Ce n'est pas un film sur Hollywood!
Je sors de Maps to the stars, infiniment perplexe, mais avec une certitude: ce film aurait pu avoir lieu dans n’importe quel milieu, et pas uniquement dans les hautes sphères hollywoodiennes. Ce monde étoilé ne sert que de décor à une tragédie qui elle, est profondément humaine et universelle.
Alors de quoi parle le film ? C’est la question qui me hante à la sortie. Des thématiques majeures, telles que l’inceste, l’incendie ou la jalousie, lient entre eux les personnages disparates. Le film donne l’impression de vouloir ne faire qu’une grande histoire de toutes ces vies ; un sentiment unifiant nous est transmis, mais il faut un temps pour le comprendre. On sait toutefois qu’il y a quelque chose à comprendre, on le sent, Cronenberg ne nous livre pas un objet auto-complaisant et hermétique.
***Spoilers***
Je me suis offerte une réponse en réfléchissant au rapport entre Havana Segrand (l’actrice jouée par Juliane Moore) et Agatha Weiss (son assistante). Pour quelle raison Havana décide-t-elle de ravir l’homme de son assistante, à qui elle n’a rien à envier ? Pourquoi vouloir ainsi lui arracher son bonheur et lui infliger la vue de son massacre ? De plus, Havana, en la provoquant ainsi, devait imaginer la réaction qu’elle aurait suscitée chez la jeune fille : pourquoi la pousser ainsi à se venger d’elle ? Tout semble gratuit, au premier abord. Puis on réalise que dès le départ, Agatha s’est présentée à Havana comme une projection de sa propre mère, puisqu’elle a failli périr dans un incendie, tout comme celle-ci. Agatha représente la possibilité pour Havana de retrouver celle qui lui a fait tant de mal dans son enfance, comme si l’hypothèse de la survie après l’incendie était possible, comme si tout était encore à jouer, comme si elle avait une dernière chance de regarder sa mère dans les yeux et de régler ses comptes autrement que par le biais d’un gourou entre ses jambes. Alors, elle décide de lui faire mal. C’est sa vengeance, sa vengeance sur sa mère, sa vengeance sur son enfance déchirée. Mais dès lors qu’elle accepte de punir la jeune fille, elle se condamne en se renvoyant le boomerang de ses représailles. Agatha va la tuer pour son geste, il ne peut en être autrement. Havana se sait destinée à mourir de ses actes, c’est inéluctable, elle ne lutte pas contre un sort qui est sien depuis des années. Elle devait mourir par sa mère et contre elle. Mais c’est peut-être ainsi qu’elle trouve la paix. En acceptant enfin la mort qui lui est infligée depuis l’enfance.
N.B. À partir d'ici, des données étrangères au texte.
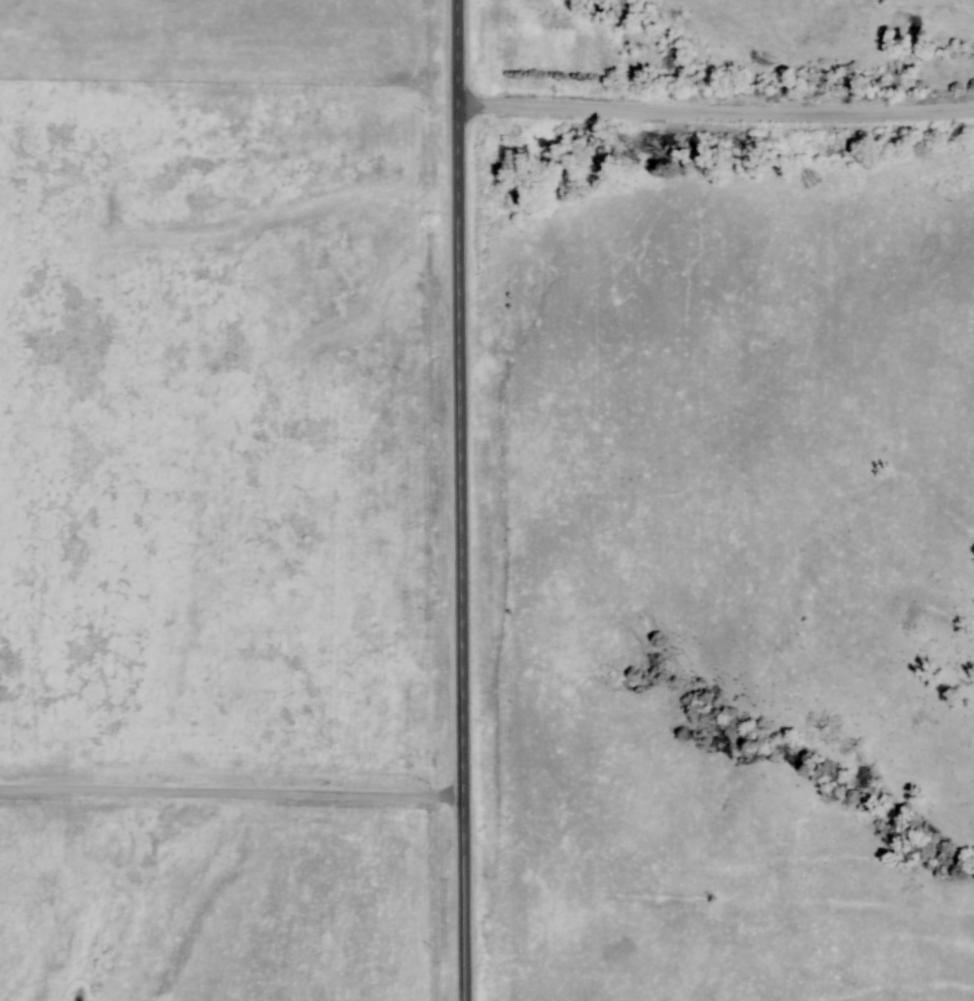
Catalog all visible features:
road: (719, 118)
road: (471, 500)
road: (238, 795)

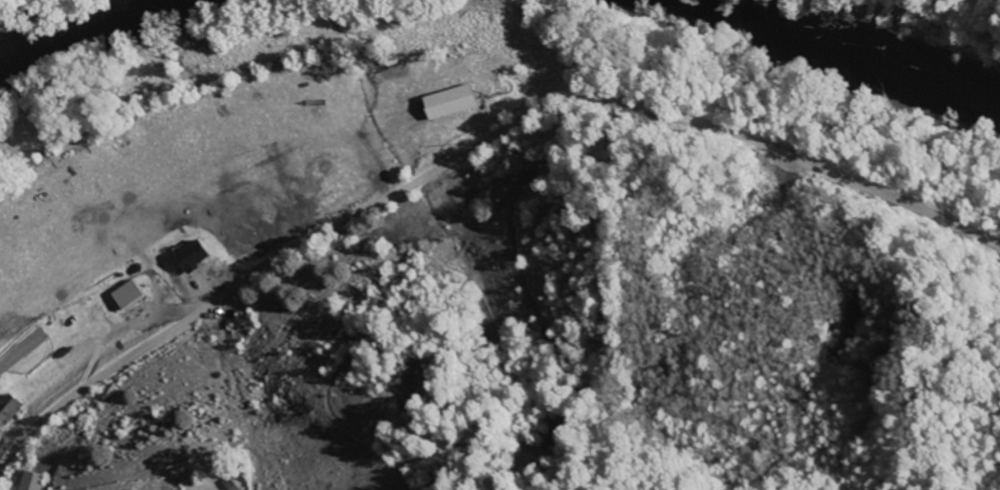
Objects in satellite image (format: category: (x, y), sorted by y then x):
river: (101, 32)
river: (859, 54)
building: (448, 104)
road: (470, 166)
building: (186, 258)
building: (121, 298)
building: (5, 411)
building: (31, 482)

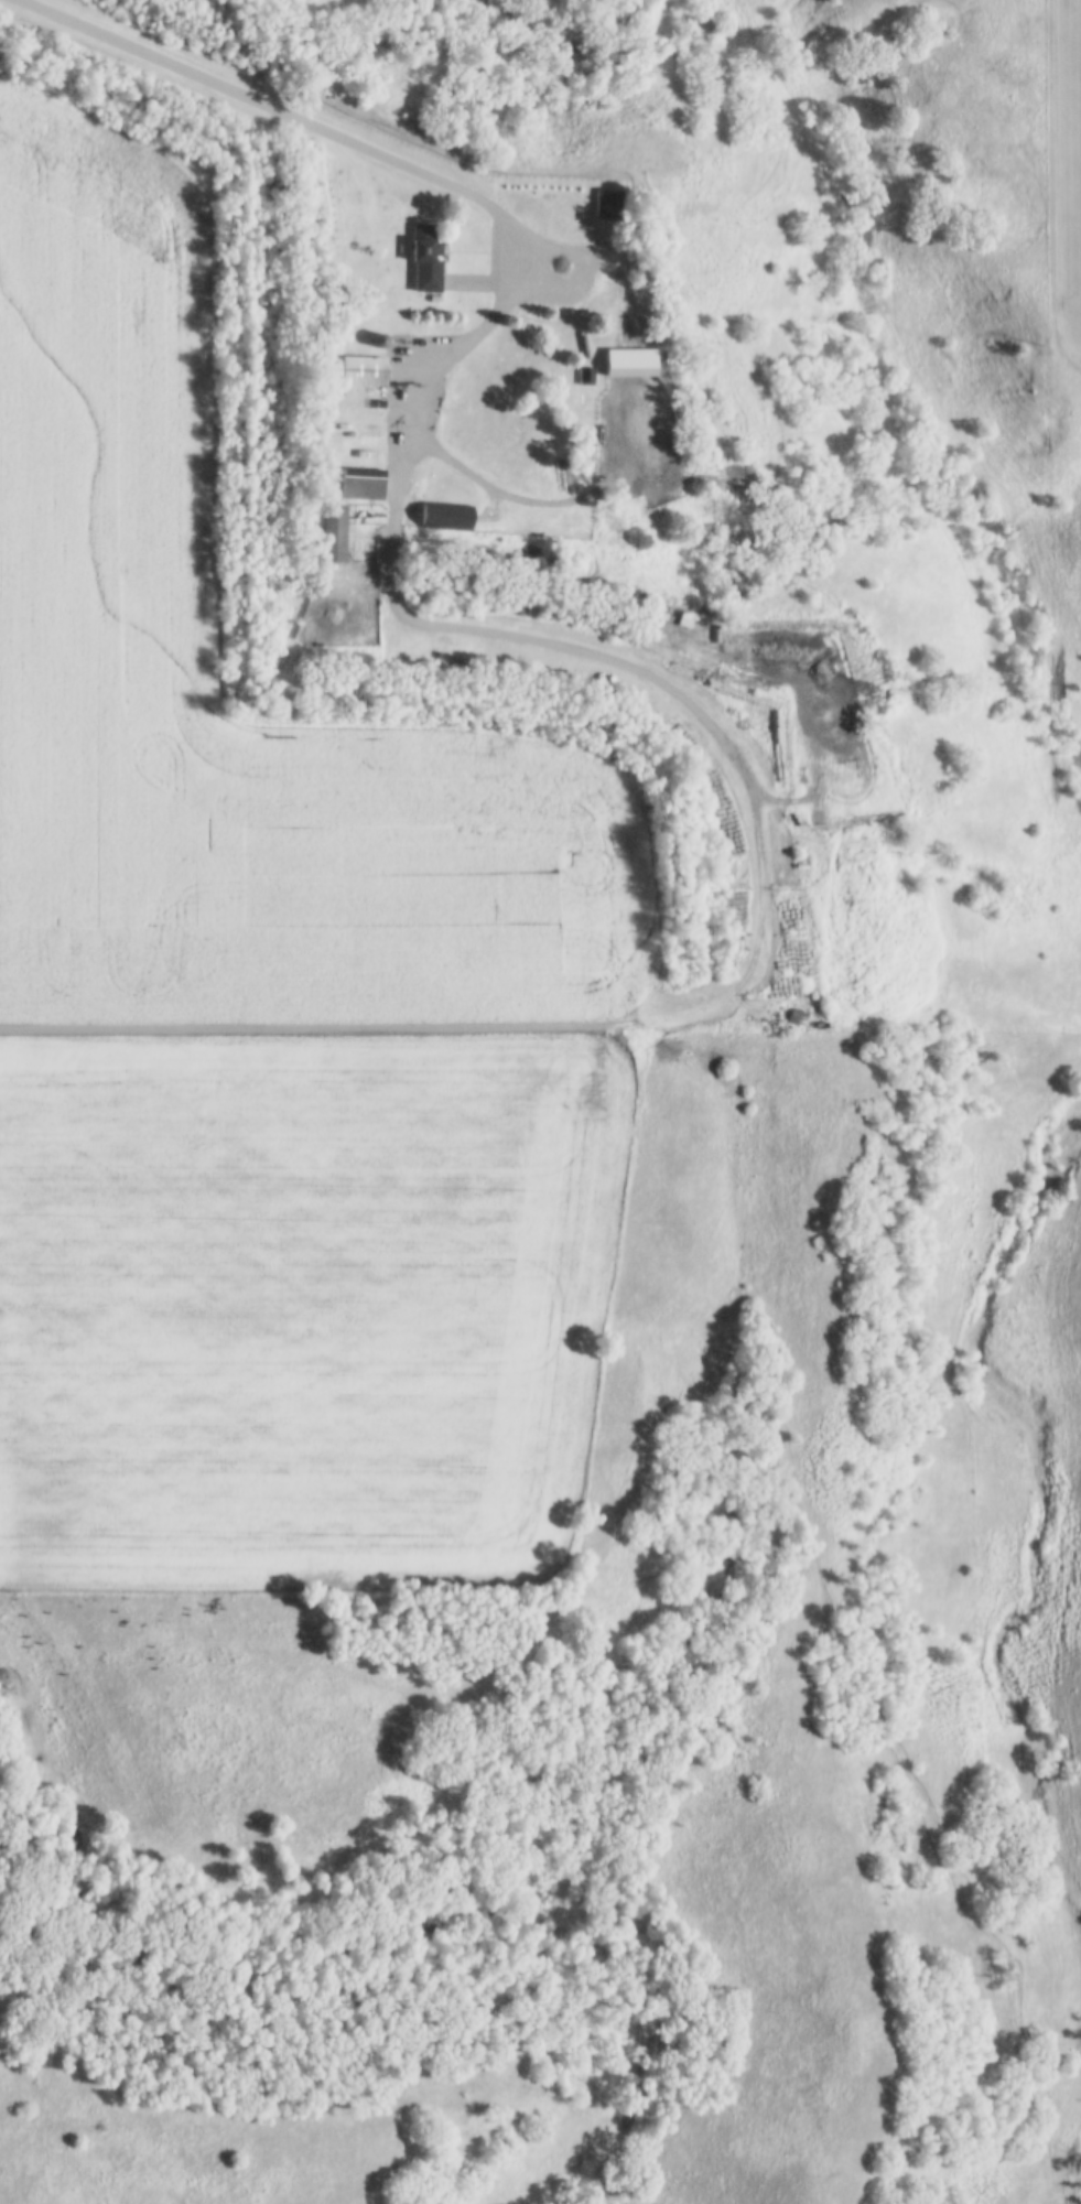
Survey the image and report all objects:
building: (537, 186)
building: (607, 202)
building: (425, 257)
building: (380, 338)
silo: (380, 338)
road: (475, 339)
building: (363, 367)
building: (585, 375)
building: (429, 474)
building: (361, 481)
building: (445, 514)
building: (334, 535)
building: (802, 861)
silo: (802, 861)
road: (733, 998)

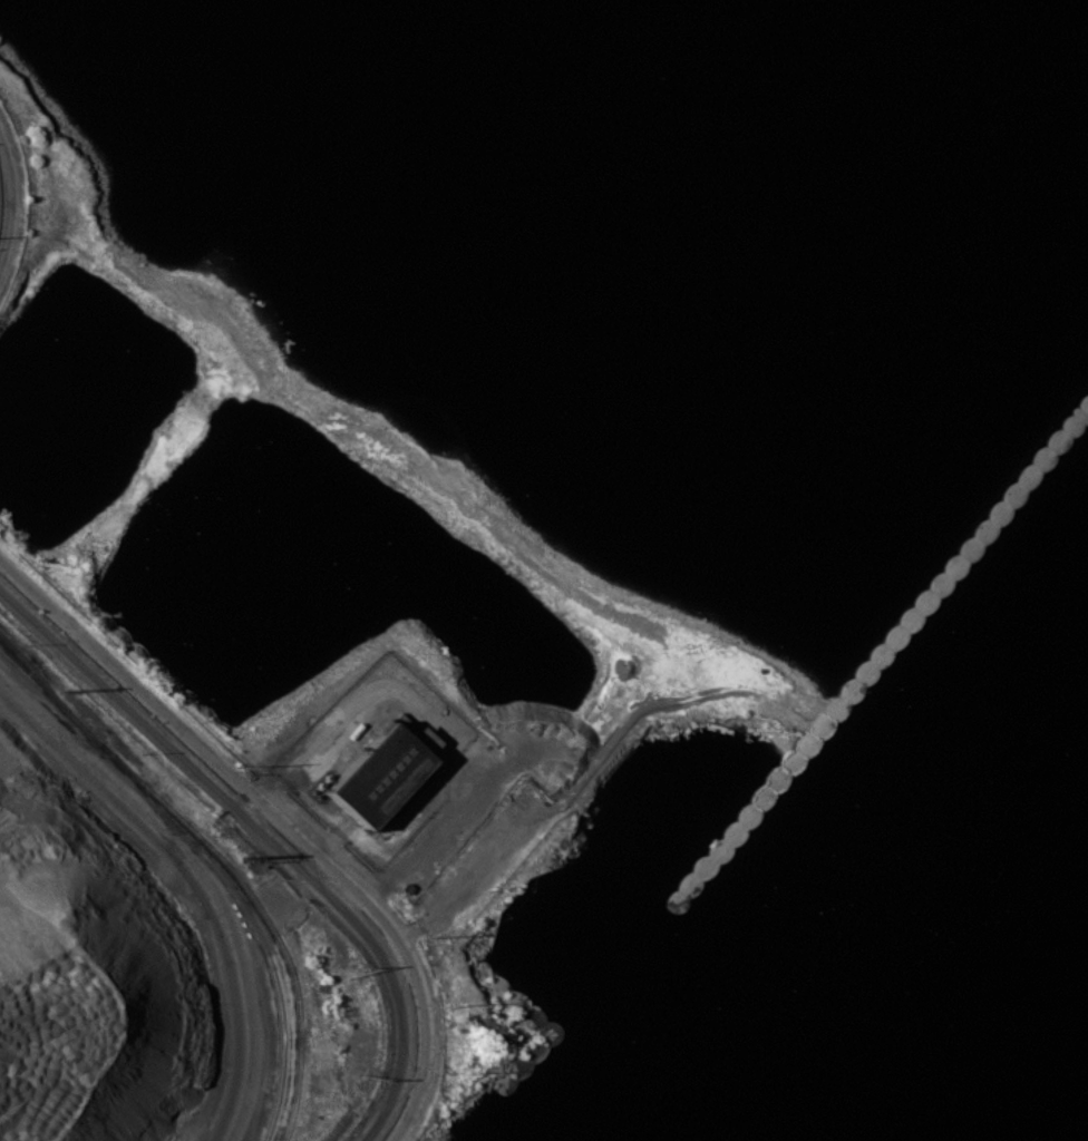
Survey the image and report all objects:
railway: (42, 682)
road: (437, 722)
building: (377, 774)
road: (268, 832)
railway: (221, 859)
road: (206, 873)
railway: (248, 918)
road: (52, 920)

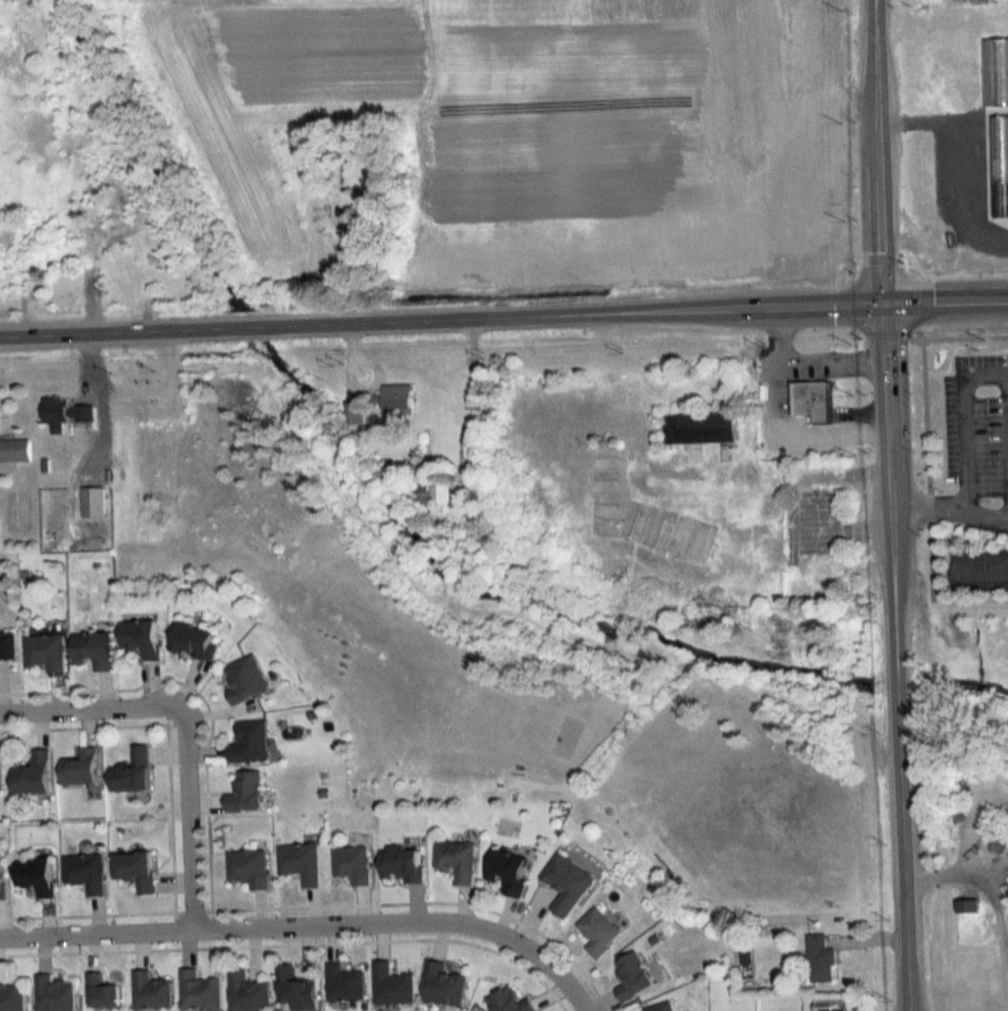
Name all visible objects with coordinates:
road: (873, 63)
building: (994, 73)
crop: (526, 121)
road: (968, 152)
building: (999, 166)
building: (370, 212)
road: (879, 215)
road: (945, 302)
traffic signals: (883, 304)
road: (822, 306)
road: (380, 321)
road: (936, 335)
road: (832, 361)
building: (397, 400)
building: (813, 400)
building: (353, 413)
building: (65, 414)
road: (965, 416)
road: (779, 425)
building: (699, 427)
building: (14, 451)
road: (929, 459)
building: (419, 485)
road: (891, 489)
building: (440, 493)
building: (92, 502)
road: (950, 505)
building: (772, 555)
road: (982, 557)
building: (822, 573)
building: (139, 637)
building: (193, 641)
building: (6, 645)
building: (91, 649)
building: (43, 652)
building: (245, 679)
road: (203, 702)
road: (105, 707)
road: (84, 726)
building: (248, 743)
building: (78, 768)
building: (131, 771)
building: (31, 775)
building: (245, 793)
road: (167, 818)
road: (188, 834)
road: (904, 842)
building: (456, 860)
building: (299, 863)
building: (351, 865)
building: (401, 865)
building: (247, 868)
building: (134, 870)
building: (83, 872)
building: (506, 873)
building: (33, 875)
road: (992, 877)
building: (0, 882)
building: (566, 884)
road: (423, 901)
road: (189, 910)
road: (89, 914)
building: (968, 920)
road: (308, 924)
building: (598, 932)
road: (294, 943)
building: (820, 960)
building: (632, 976)
building: (343, 983)
building: (441, 984)
building: (391, 985)
building: (294, 990)
building: (100, 992)
building: (149, 992)
building: (198, 992)
building: (246, 992)
building: (52, 994)
building: (10, 997)
road: (873, 998)
building: (508, 1001)
building: (660, 1007)

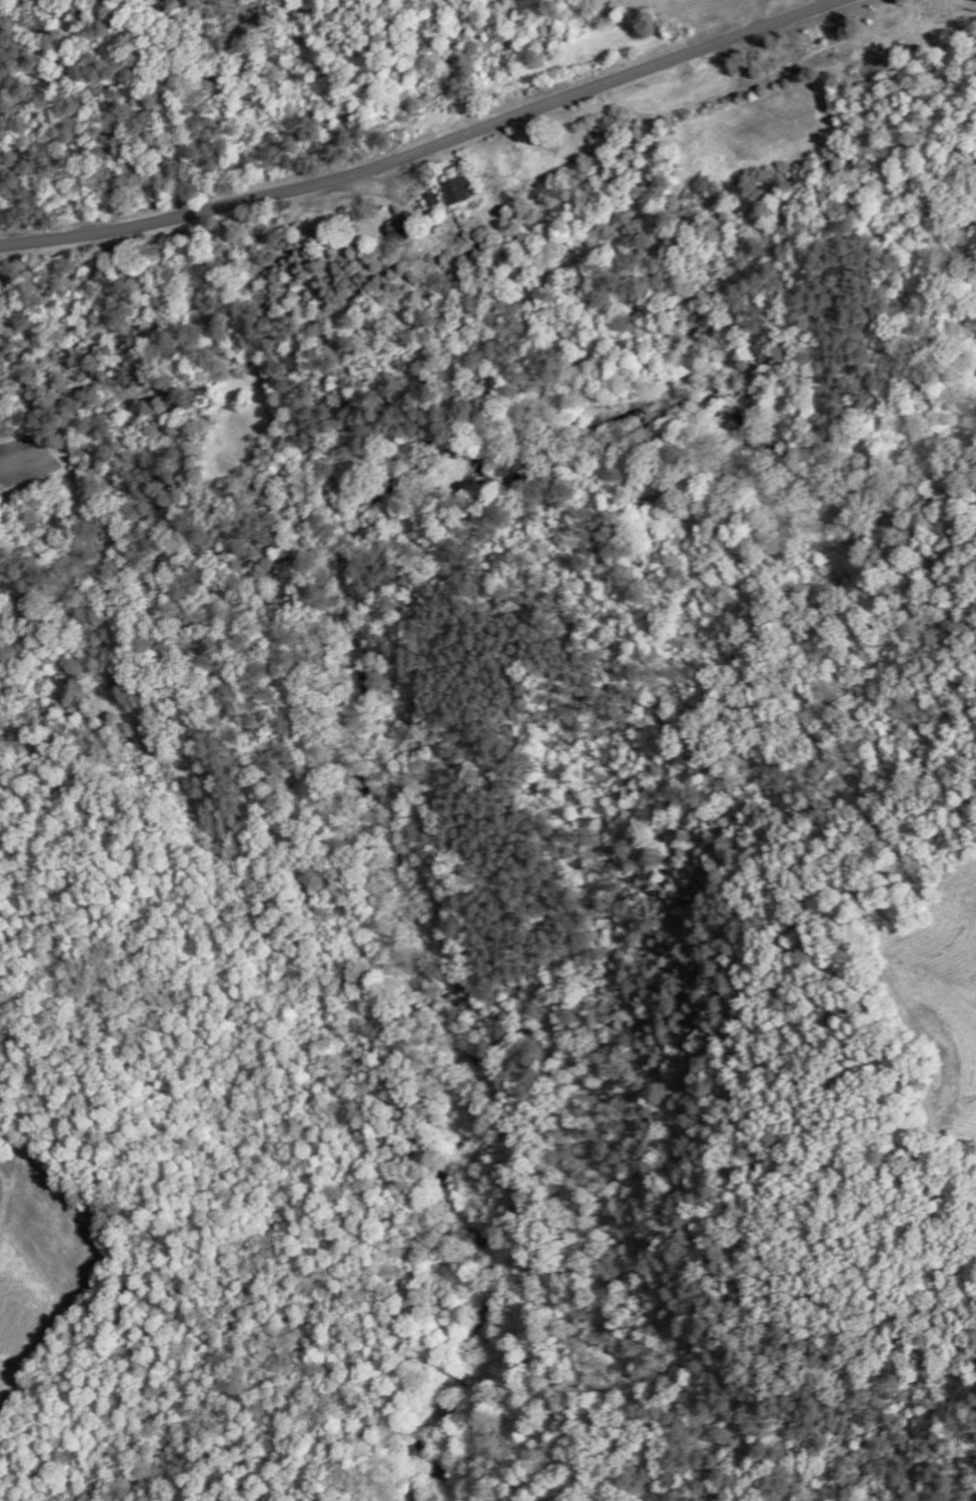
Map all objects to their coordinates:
road: (759, 15)
park: (922, 26)
road: (429, 151)
building: (462, 187)
building: (407, 229)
Alors je comprends, que le premier et ultime sujet de Maps to the stars est la pulsion de mort. Ce besoin qu’ont de mourir des personnages qui auraient pu être heureux mais qui ont été voués à se détruire. Il en est ainsi pour les parents d’Agatha et Benji aussi : frère et sœur à leur insu, ils sont tombés amoureux et se sont mariés. La tragédie œdipienne portée à son comble : comment échapper au malheur et à la mort lorsqu’on a été destiné à aimer la seule personne qui nous était interdite ? Mais réciproquement, pourquoi aimer justement cette personne, si ce n’est pour s’infliger la mort que l’on pense mériter ? Christina et Stafford succombent à la seule fin qui pouvait être leur.
De même, Benji et Agatha reproduisent le schéma de leurs parents. Le film se termine par une quintessence de poésie : le mariage doux-amer des deux frère et sœur par lequel ils signent leur arrêt de mort. Tout est résumé dans l’étrange beauté de cette scène de suicide.
Ce ne sera pas, d’ailleurs, la première fois que Cronenberg abordera le thème de la pulsion de mort, déjà étudié avec grande fascination (mais pas autant de talent) dans A dangerous method, où la psychanalyste Sabina Spielrein se passionne pour le sujet et essaye de comprendre ce besoin qu’ont les hommes de mourir.
Cronenberg avait alors choisi un biopic ancré au XIXe siècle pour évoquer ce sujet délicat. Il choisit aujourd’hui de creuser les entrailles humaines sur une trame assaisonnée de scandale hollywoodien. Mais la trame n’est pas le sujet.